MIDF Sector Research

AirAsia X Berhad - Slapped With a Writ of Summons by MAHB

sectoranalyst
Publish date: Wed, 12 Dec 2018, 09:23 AM

INVESTMENT HIGHLIGHTS

  • Requested to pay uncollected international PSC worth RM26.7m
  • AAX opines that charges levied should commensurate with level of services provided by the airport
  • Net gearing ratio to remain manageable even if AAX has to pay MAHB
  • Possible equal downward revision of PSCs for klia2 and KLIA Main Terminal
  • Maintain NEUTRAL with unchanged TP of RM0.22 per share

Requested to cough up uncollected PSC. AAX was served with a Writ of Summons by Malaysia Airports Holdings Berhad (MAHB) worth RM26.7m for uncollected international passenger service charges (PSC) since 1 July 2018. This relates to the RM23 difference charge per passenger for international passengers since AAX has only been collecting RM50 per passenger instead of RM73.

AAX’s stance on this matter. MAHB stated that same rates should apply to both klia2 and KLIA Main Terminal. Meanwhile, AAX reiterated its stance that klia2 is a low-cost airport and the charges levied should commensurate with the level of services provided. Moreover, AAX intends to pursue cross claims against MAHB in relation to the infrastructure of airports which include major apron defect, random closure of runways, damages to aircrafts and rupture of fuel pipelines which they believe exceeds the claims MAHB is seeking.

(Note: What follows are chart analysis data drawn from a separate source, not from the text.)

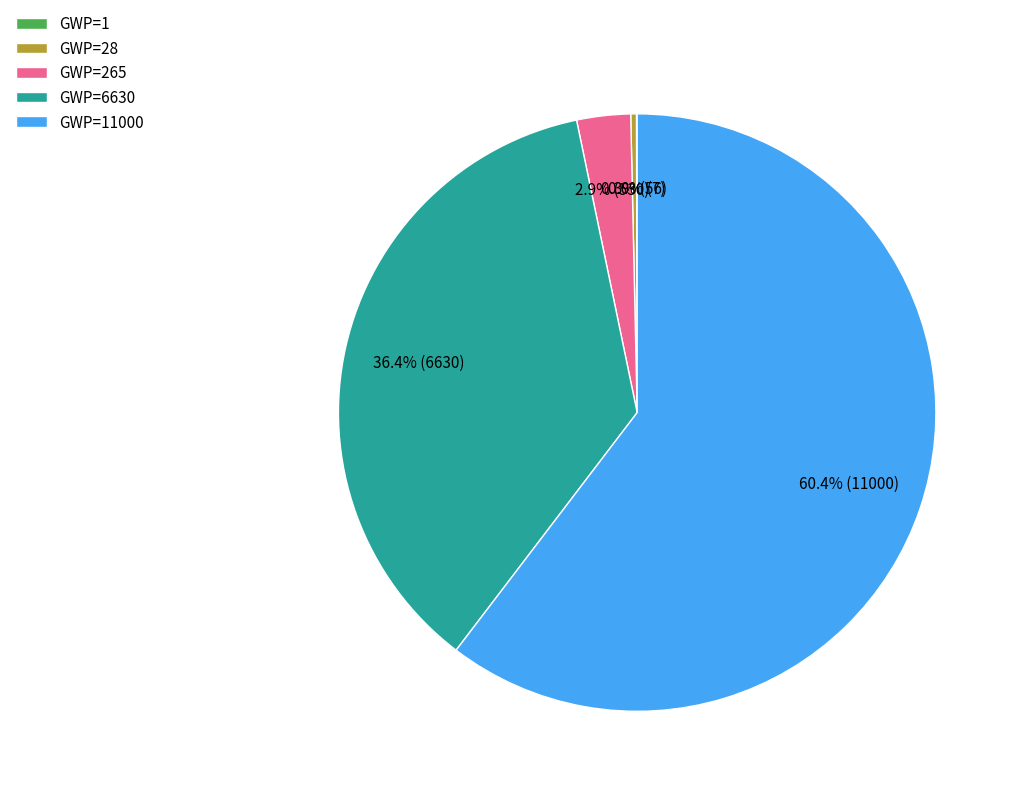

What percentage is NOT represented by GWP=265?

97.1%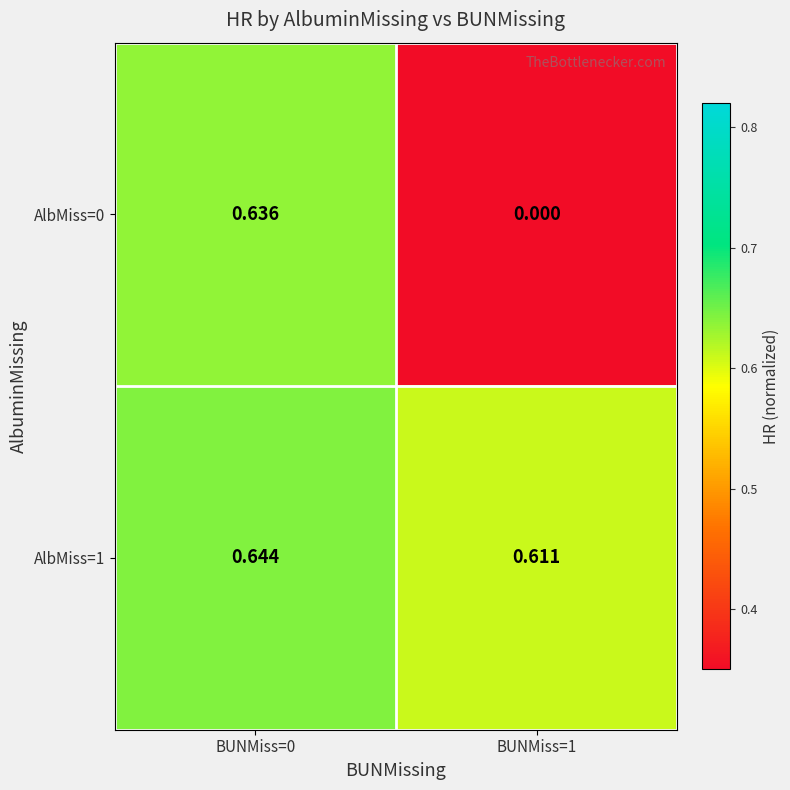

Is the value of AlbMiss=0 at BUNMiss=1 greater than the value of AlbMiss=1 at BUNMiss=0?

No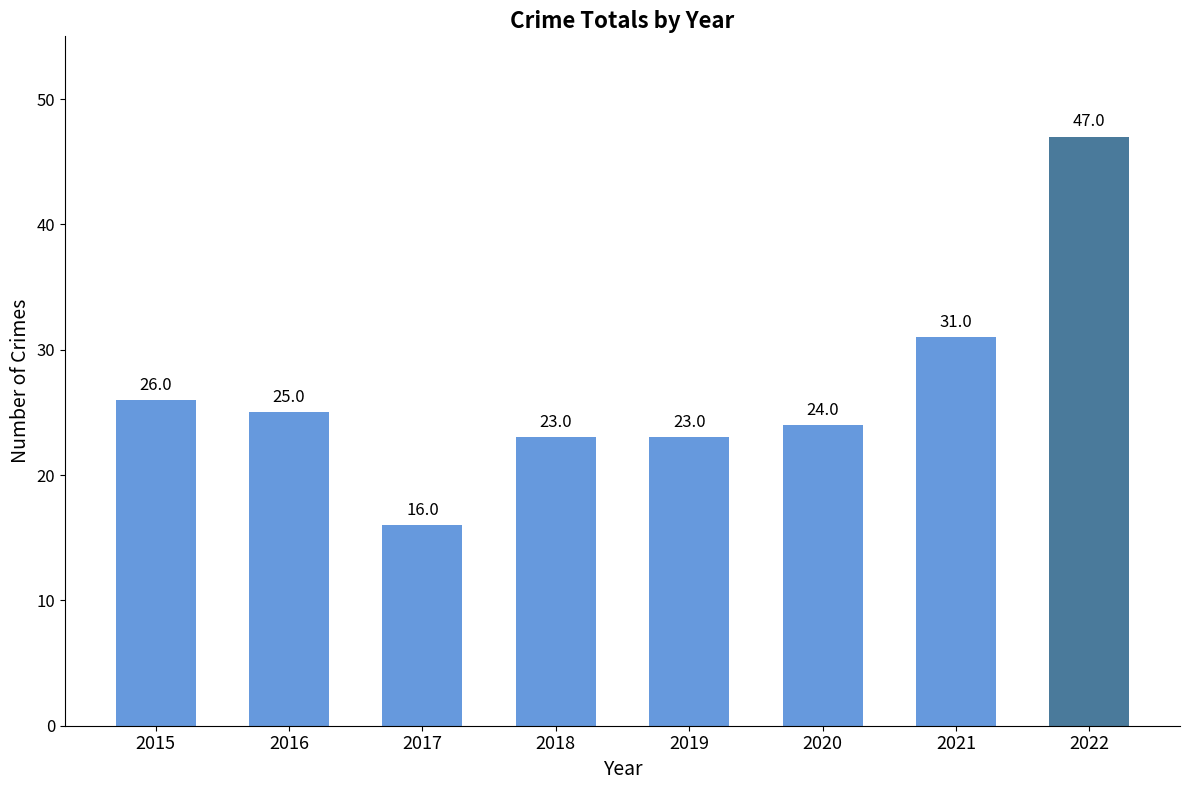

Which label corresponds to the largest value in the chart?

2022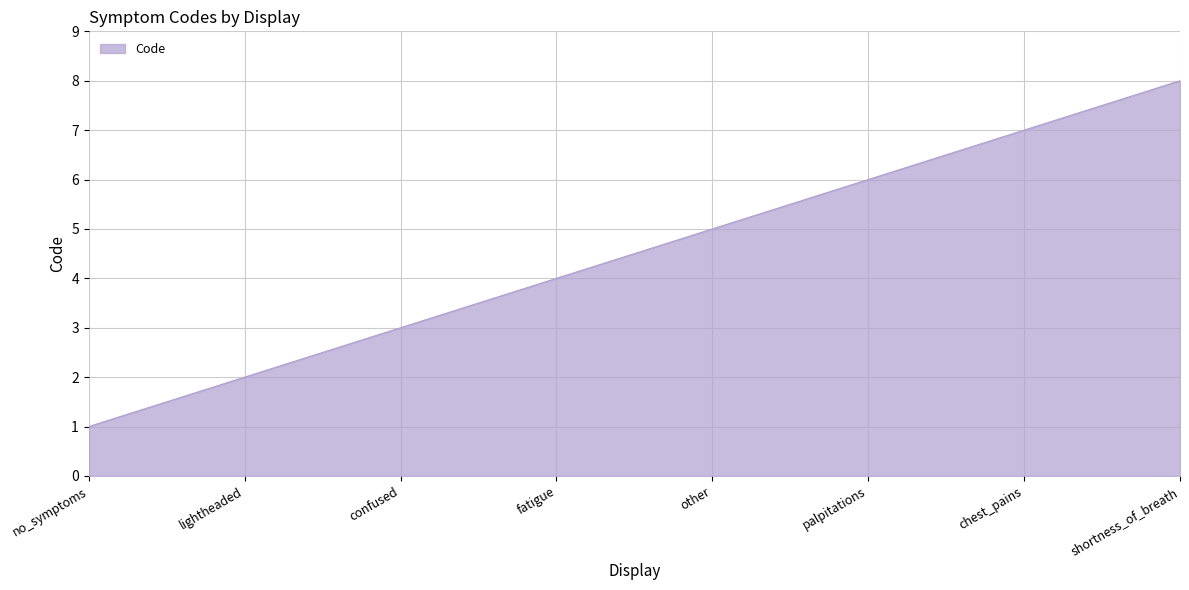

List the labels in order of value, smallest first.

no_symptoms, lightheaded, confused, fatigue, other, palpitations, chest_pains, shortness_of_breath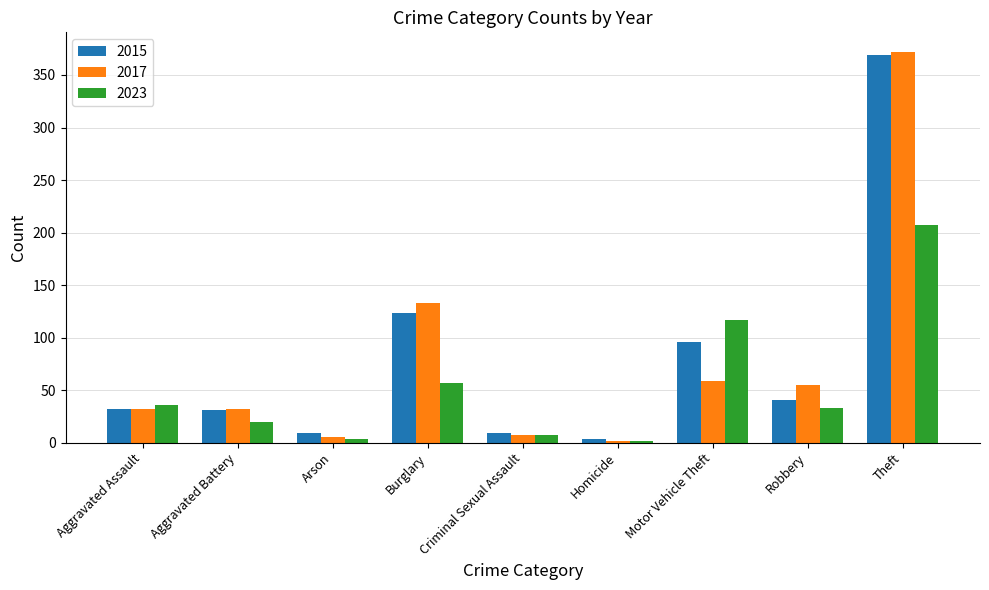

What is the value of the 2015 bar at the 2nd from the left?

31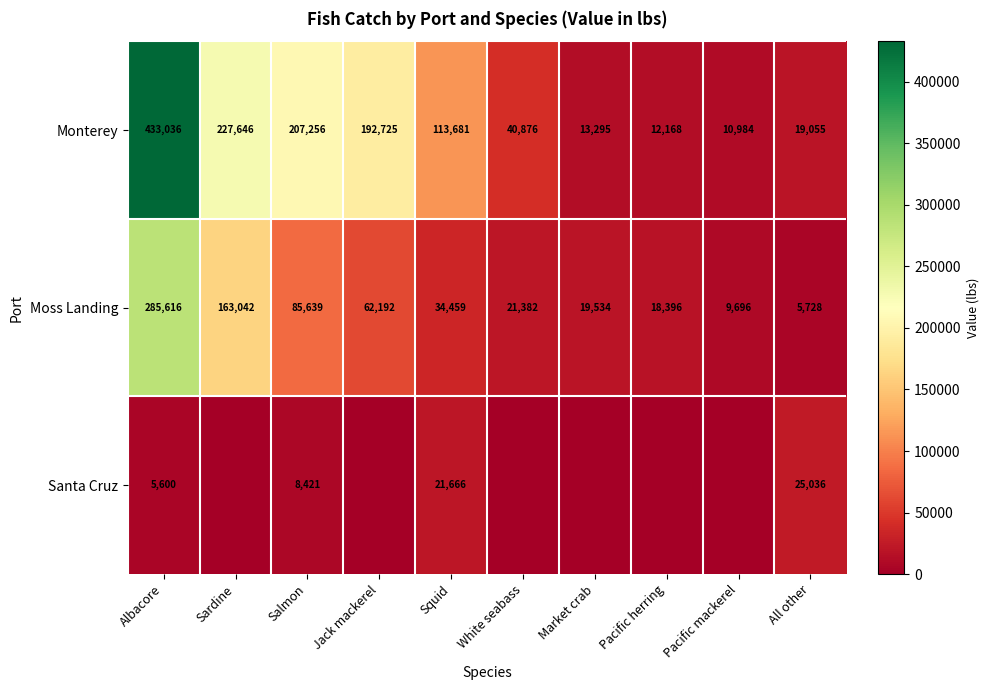

What is the lowest value of the Moss Landing series?

5728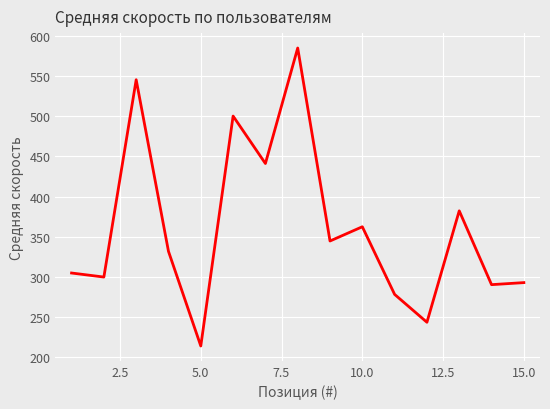

What is the greatest value displayed?

584.7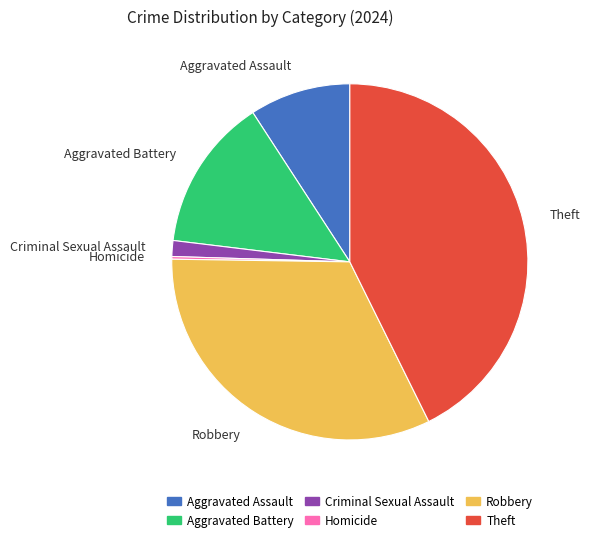

Combined, do Aggravated Battery and Aggravated Assault account for over 50%?

No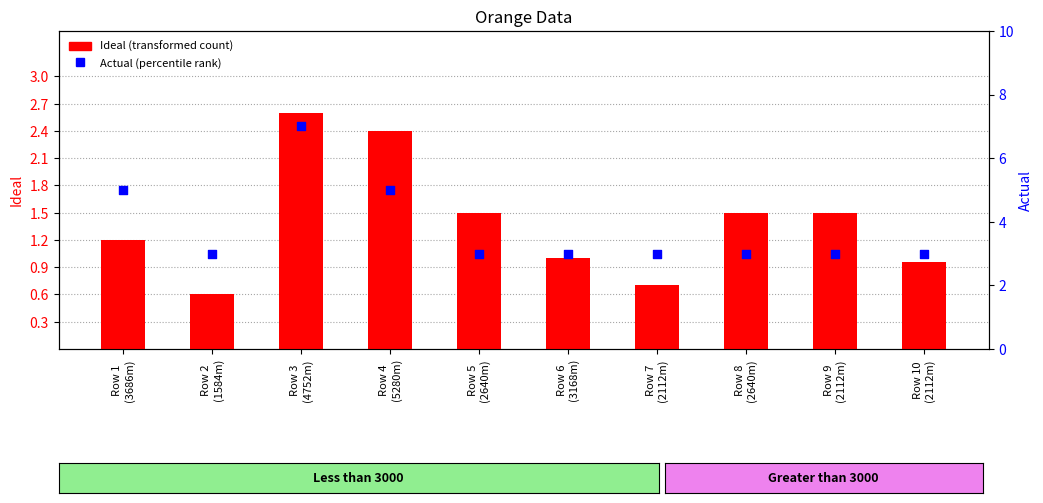

What is the total value across all series at Row 8
(2640m)?

4.5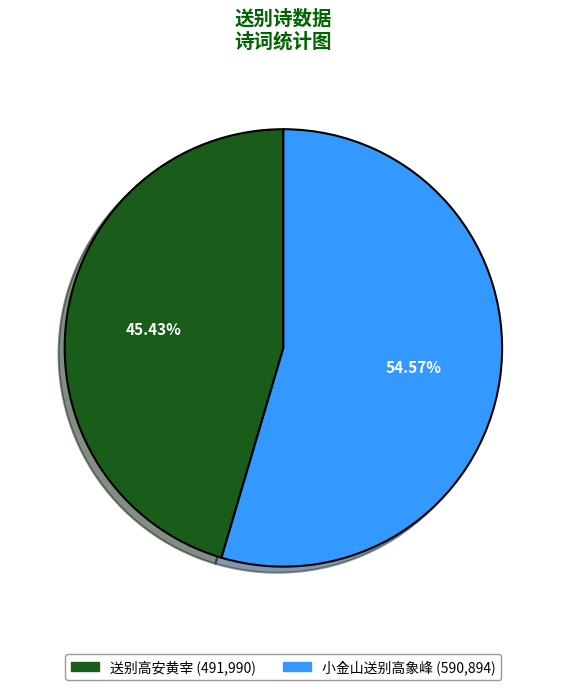

Rank the categories by value from lowest to highest.

送别高安黄宰, 小金山送别高象峰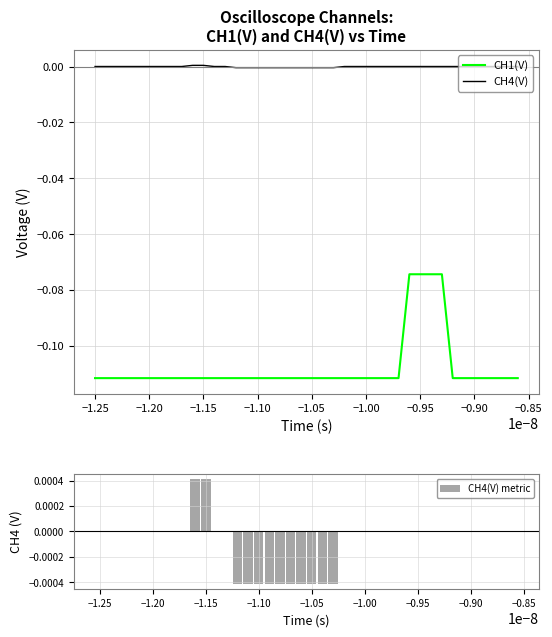

Is the value of CH4(V) at −1.05 greater than the value of CH1(V) at −1.00?

Yes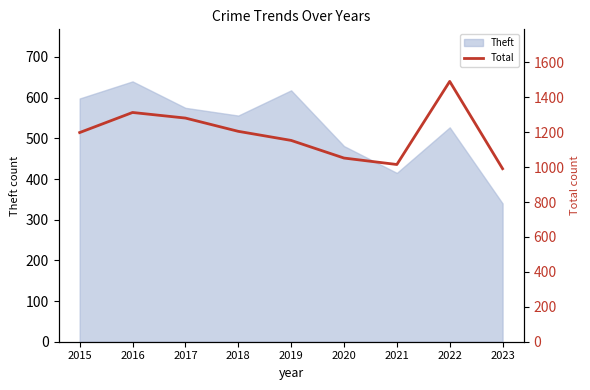

At which label is Theft closest to 490?

2020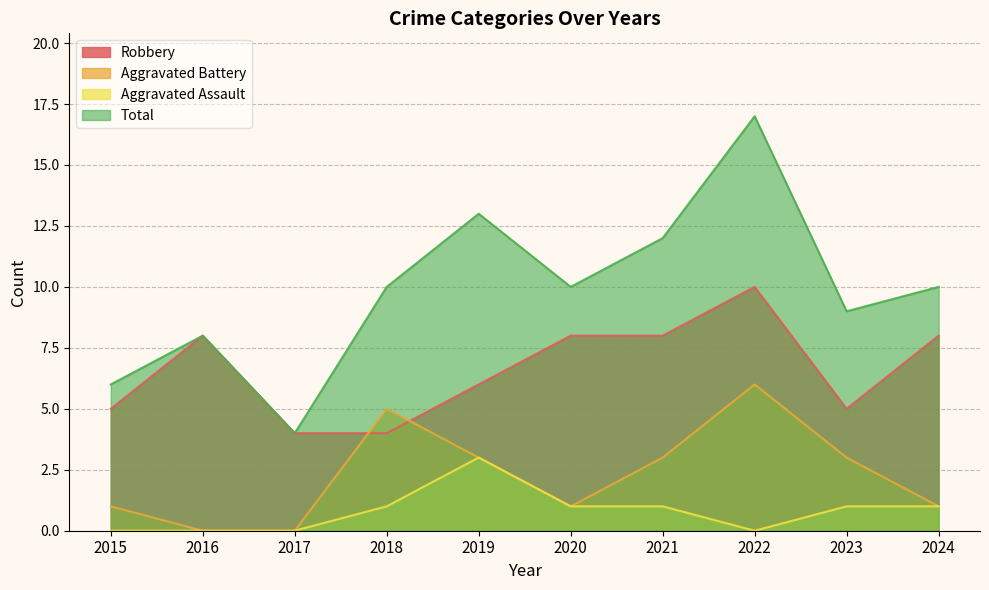

At which label does Aggravated Battery reach its peak?

2022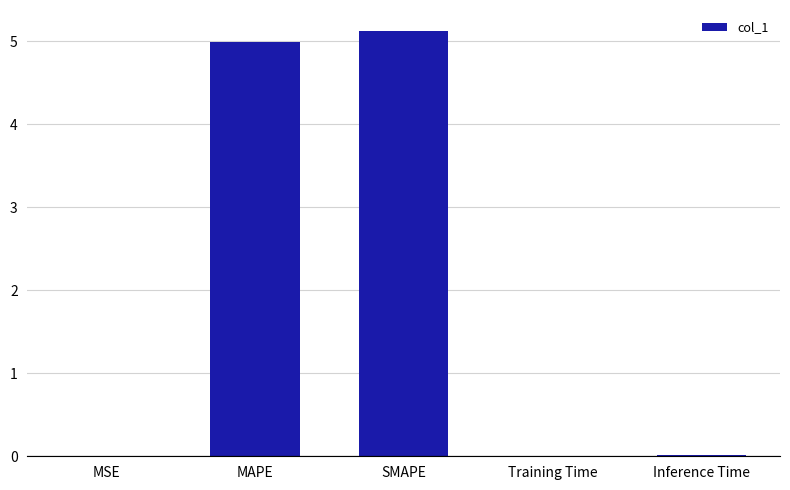

Does the chart contain stacked bars?

No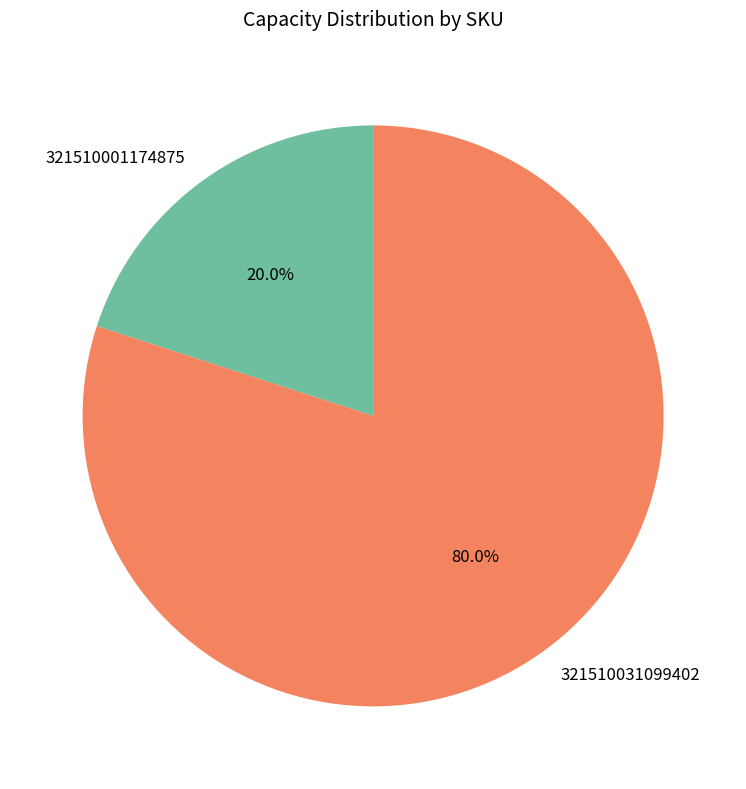

To the nearest percent, what percentage of the pie is 321510001174875?

20%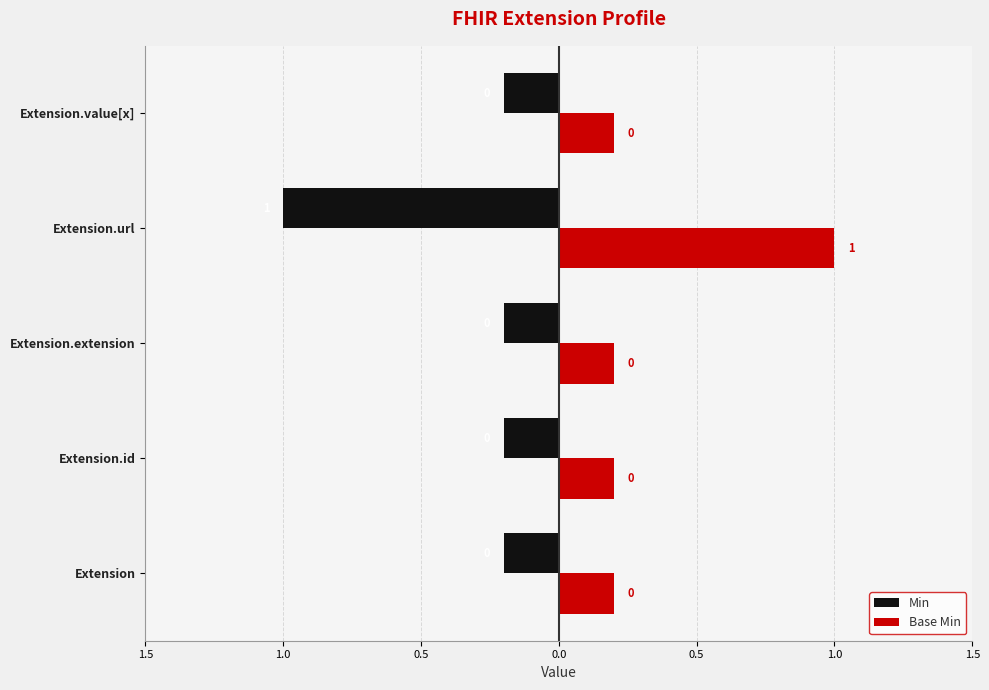

What are all the series names shown in the legend?

Min, Base Min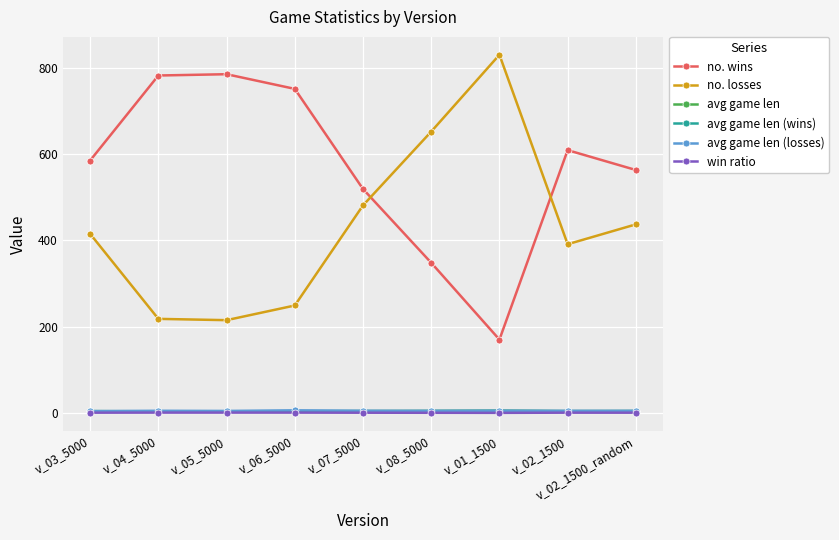

How many lines are shown in the chart?

6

Financial impact. In the event that AAX would have to reimburse the RM26.7m worth of uncollected PSC to MAHB, the impact would not be material to AAX’s day-to-day operations as the company has generated a net operating cash flow of RM47.3m on average for the past three quarters. Moreover, AAX has a net gearing which is still manageable, remaining below 0.7x after considering such payments to MAHB.

Maintain NEUTRAL with unchanged TP of RM0.22 per share. Future adherence to the full PSC could push average fares upwards to sustain margins but we believe this will be partly mitigated by AAX’s prudence in shifting some of the future capacity into other core markets namely, Japan, South Korea and India to factor in the slower growth from the China segment. A rerating catalyst for AAX would be the possible equal downward revision of PSCs for klia2 and KLIA Main Terminal without any plans to reverse out any previous charges according to MAVCOM. All things considered, we maintain our NEUTRAL call with an adjusted TP of RM0.22 per share pegging its EPS to PE of 8.5x.